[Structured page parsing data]
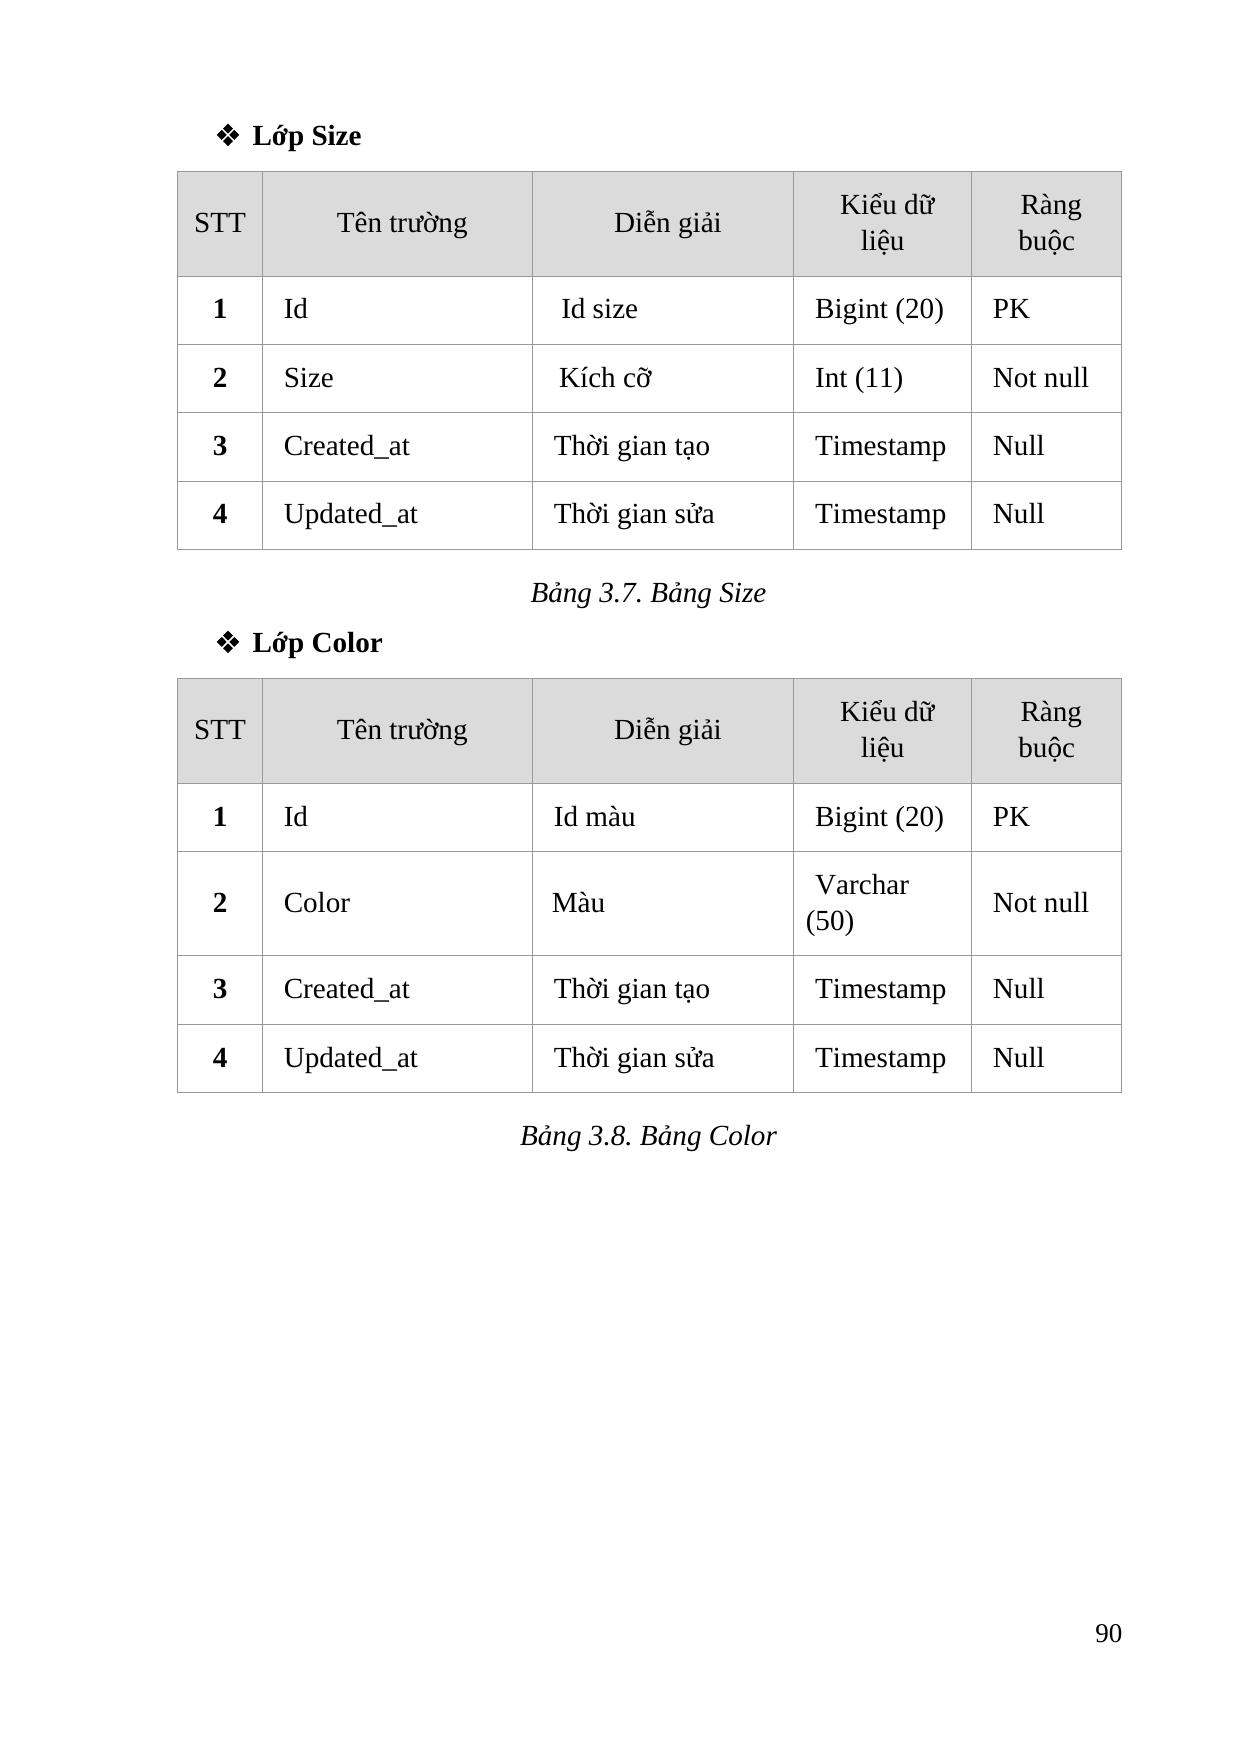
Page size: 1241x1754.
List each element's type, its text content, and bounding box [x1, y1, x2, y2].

table_cell Updated_at [263, 482, 532, 549]
table_cell 2 [178, 852, 262, 955]
table_cell Created_at [263, 413, 532, 481]
list Lớp Color [215, 625, 1122, 659]
table_cell Updated_at [263, 1025, 532, 1092]
table_cell Null [972, 956, 1121, 1024]
table_cell Not null [972, 345, 1121, 412]
subtitle Bảng 3.8. Bảng Color [177, 1118, 1122, 1152]
table_cell Id màu [533, 784, 793, 851]
table_cell Not null [972, 852, 1121, 955]
table_cell Thời gian sửa [533, 482, 793, 549]
table_cell PK [972, 277, 1121, 344]
table_header STT [178, 679, 262, 783]
table_cell Varchar (50) [794, 852, 971, 955]
table_cell Null [972, 413, 1121, 481]
table_header Ràng buộc [972, 679, 1121, 783]
table_cell PK [972, 784, 1121, 851]
list Lớp Size [215, 118, 1122, 152]
table_header Diễn giải [533, 172, 793, 276]
table_cell Timestamp [794, 956, 971, 1024]
table_cell Thời gian tạo [533, 413, 793, 481]
table_cell Id [263, 784, 532, 851]
table_cell Null [972, 482, 1121, 549]
table_cell 1 [178, 277, 262, 344]
table_header STT [178, 172, 262, 276]
table_cell Created_at [263, 956, 532, 1024]
table_header Diễn giải [533, 679, 793, 783]
table_cell 3 [178, 956, 262, 1024]
table_cell Id size [533, 277, 793, 344]
table_cell Timestamp [794, 1025, 971, 1092]
table_header Tên trường [263, 172, 532, 276]
table_cell Null [972, 1025, 1121, 1092]
table_cell Timestamp [794, 482, 971, 549]
table_cell Thời gian sửa [533, 1025, 793, 1092]
table_cell Size [263, 345, 532, 412]
subtitle Bảng 3.7. Bảng Size [177, 575, 1122, 608]
table_header Kiểu dữ liệu [794, 172, 971, 276]
table_header Tên trường [263, 679, 532, 783]
table_cell Id [263, 277, 532, 344]
table_header Ràng buộc [972, 172, 1121, 276]
table_cell Màu [533, 852, 793, 955]
table_cell Kích cỡ [533, 345, 793, 412]
table_cell Bigint (20) [794, 277, 971, 344]
table_cell Thời gian tạo [533, 956, 793, 1024]
table_cell 4 [178, 482, 262, 549]
table_cell 1 [178, 784, 262, 851]
table_cell Timestamp [794, 413, 971, 481]
table_cell 3 [178, 413, 262, 481]
table_cell 2 [178, 345, 262, 412]
table_cell Color [263, 852, 532, 955]
table_header Kiểu dữ liệu [794, 679, 971, 783]
table_cell Int (11) [794, 345, 971, 412]
table_cell Bigint (20) [794, 784, 971, 851]
table_cell 4 [178, 1025, 262, 1092]
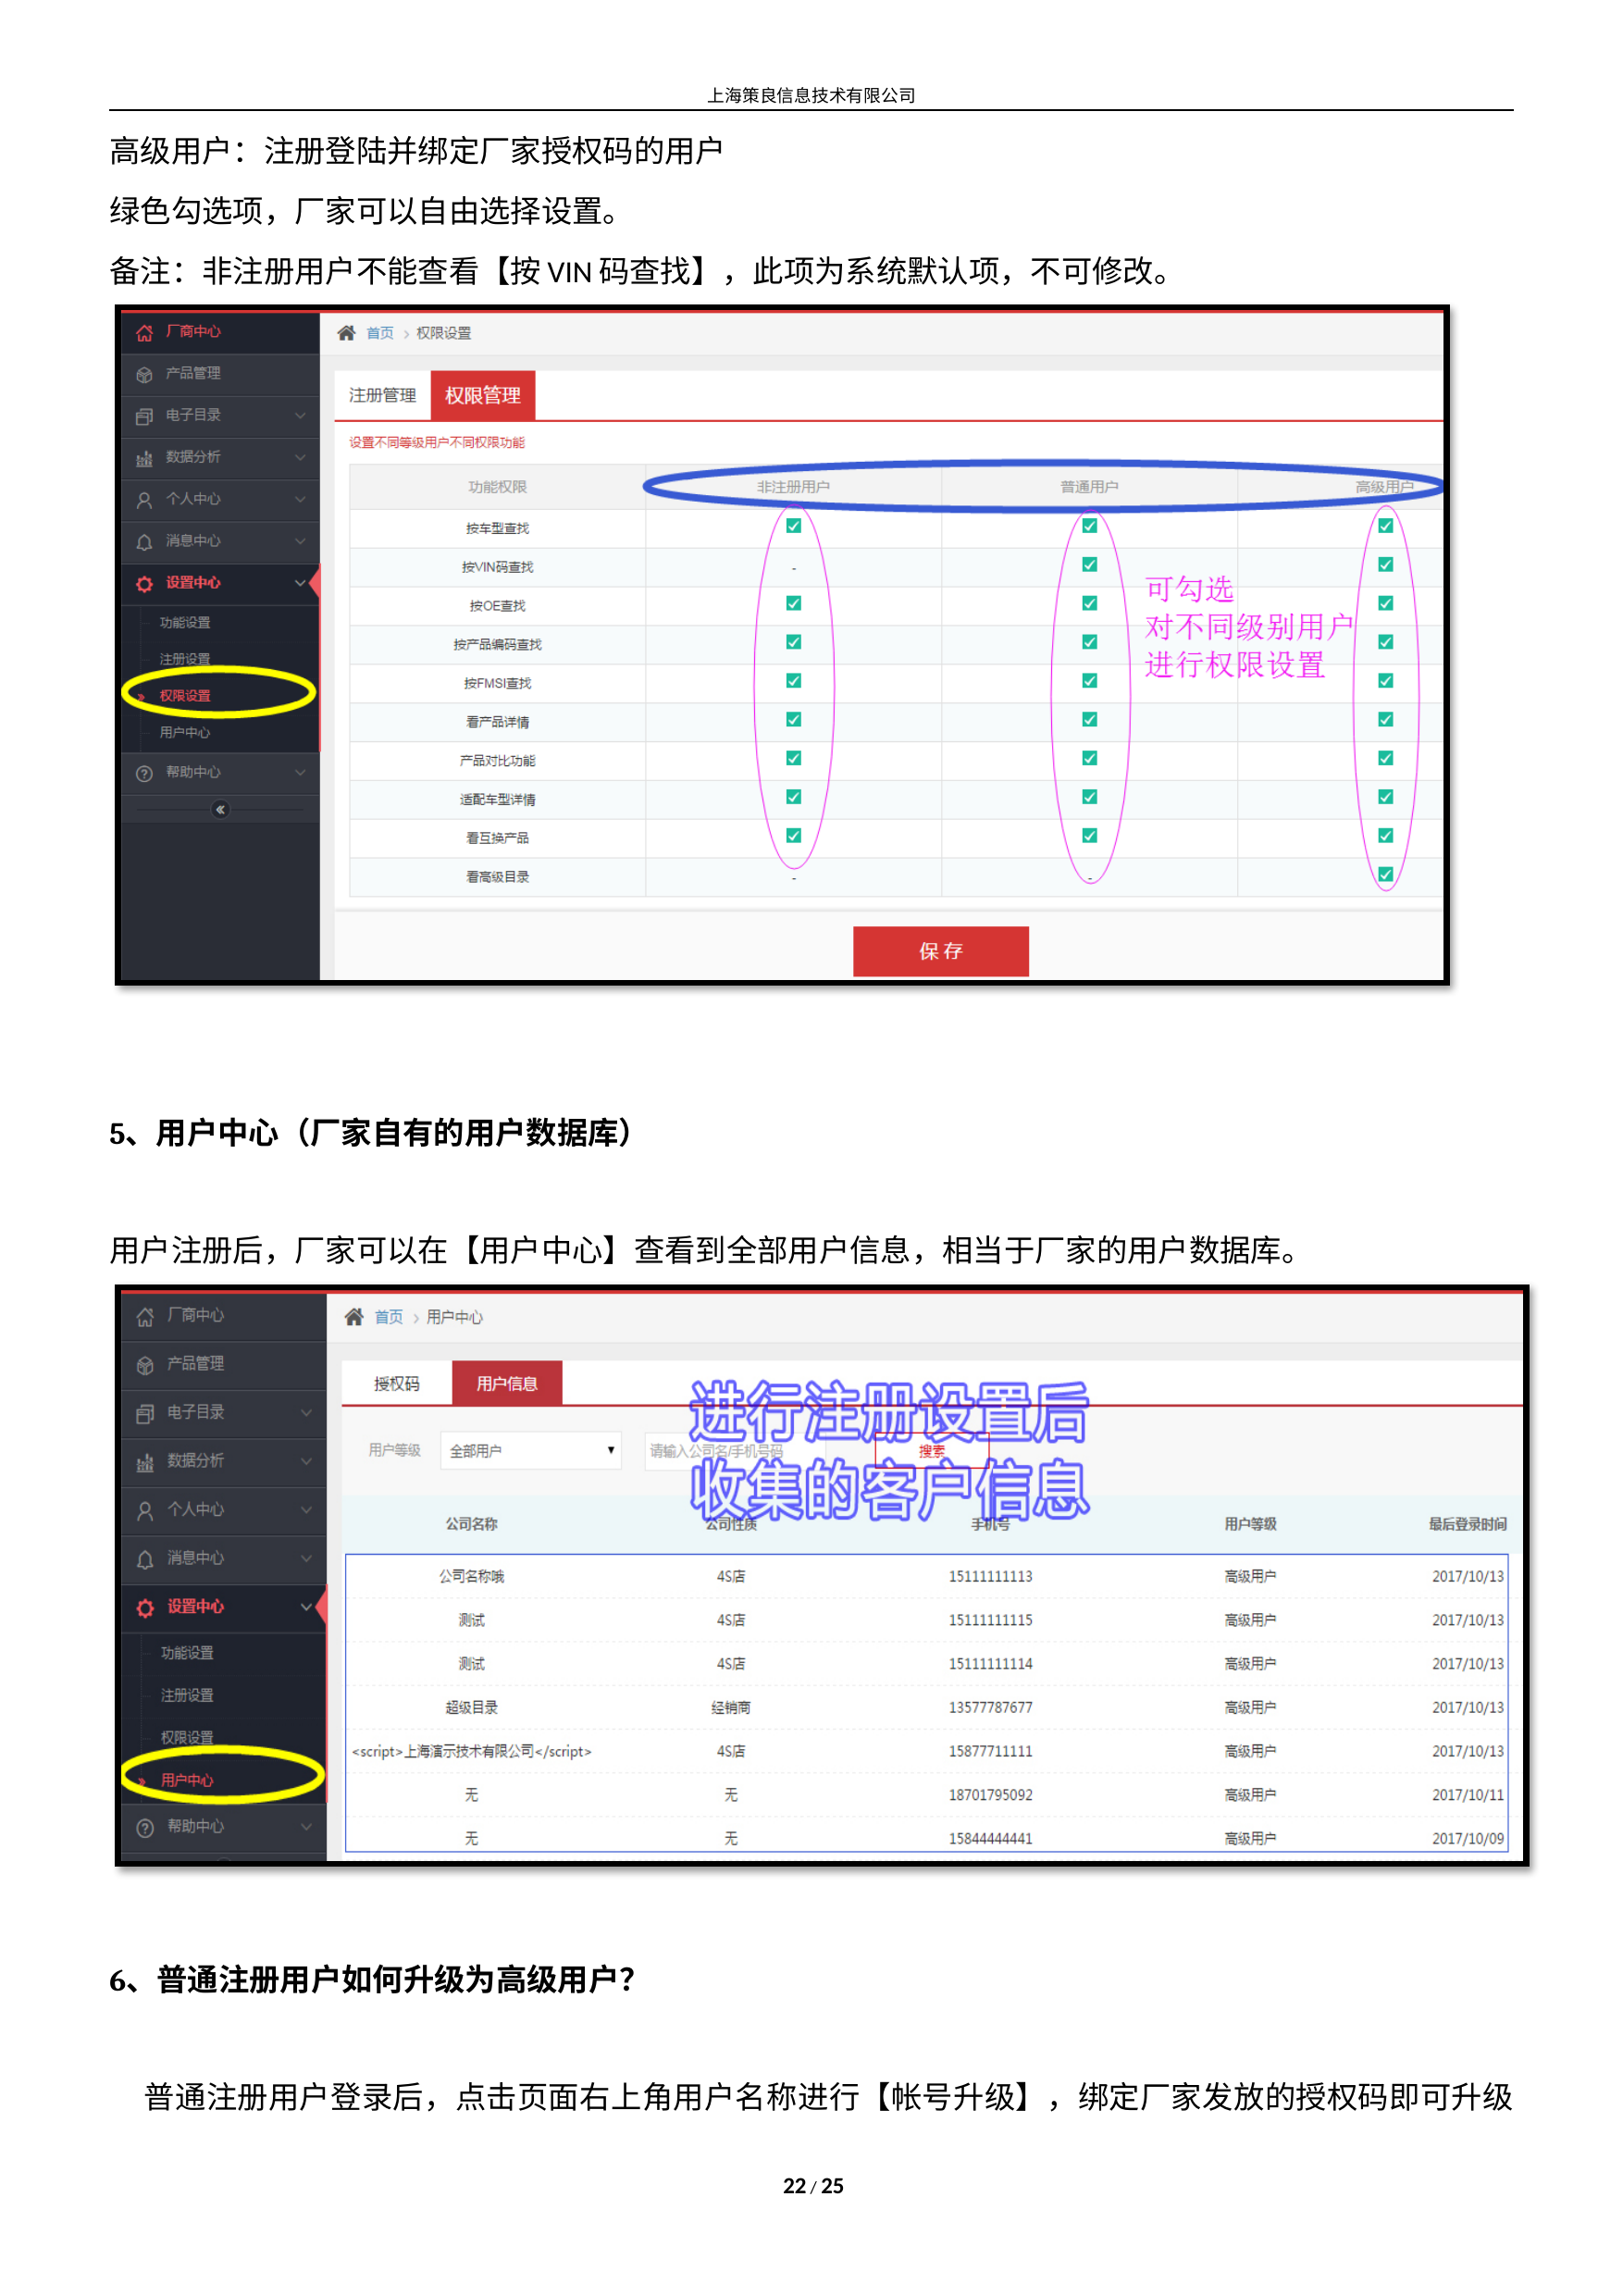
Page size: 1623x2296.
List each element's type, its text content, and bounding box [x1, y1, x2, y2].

▶ _EXERCISE BRIEF_
Only the lines that contain the string "Bảng" are to be copied from the records.

▶ _RESPONSE AREA_
subtitle Bảng 3.8. Bảng Color [177, 1118, 1122, 1152]
subtitle Bảng 3.7. Bảng Size [177, 575, 1122, 608]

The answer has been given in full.